Goal of the exercise:
Express as a numbered list, skipping any blank lines, the records running from the line with "The water meter" up to and including the line with "Reading: value=69837.94 unit=ft³".

Working data:
·····
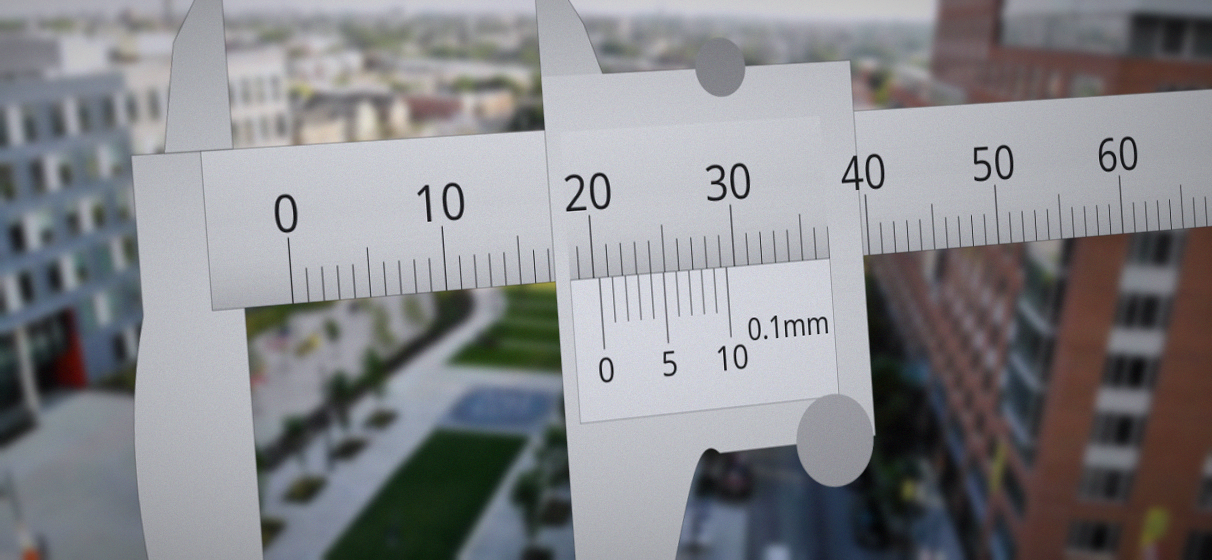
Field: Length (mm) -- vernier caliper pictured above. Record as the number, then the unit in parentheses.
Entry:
·····
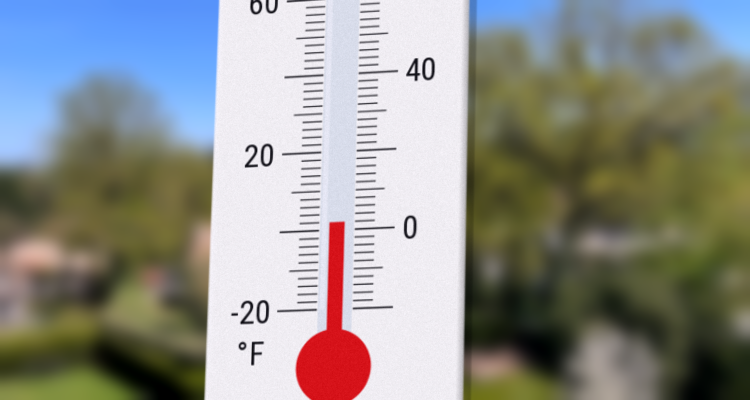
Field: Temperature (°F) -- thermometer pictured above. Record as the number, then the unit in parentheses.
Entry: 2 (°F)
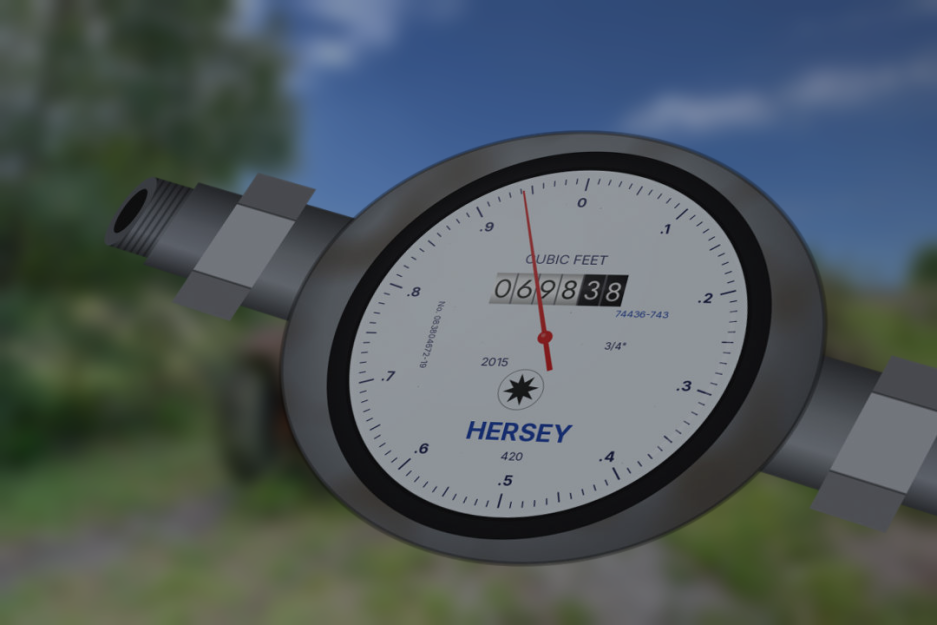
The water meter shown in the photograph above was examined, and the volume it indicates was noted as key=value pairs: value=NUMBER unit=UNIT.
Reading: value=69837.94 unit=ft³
·····
Answer space:
1. The water meter shown in the photograph above was examined, and the volume it indicates was noted as key=value pairs: value=NUMBER unit=UNIT.
2. Reading: value=69837.94 unit=ft³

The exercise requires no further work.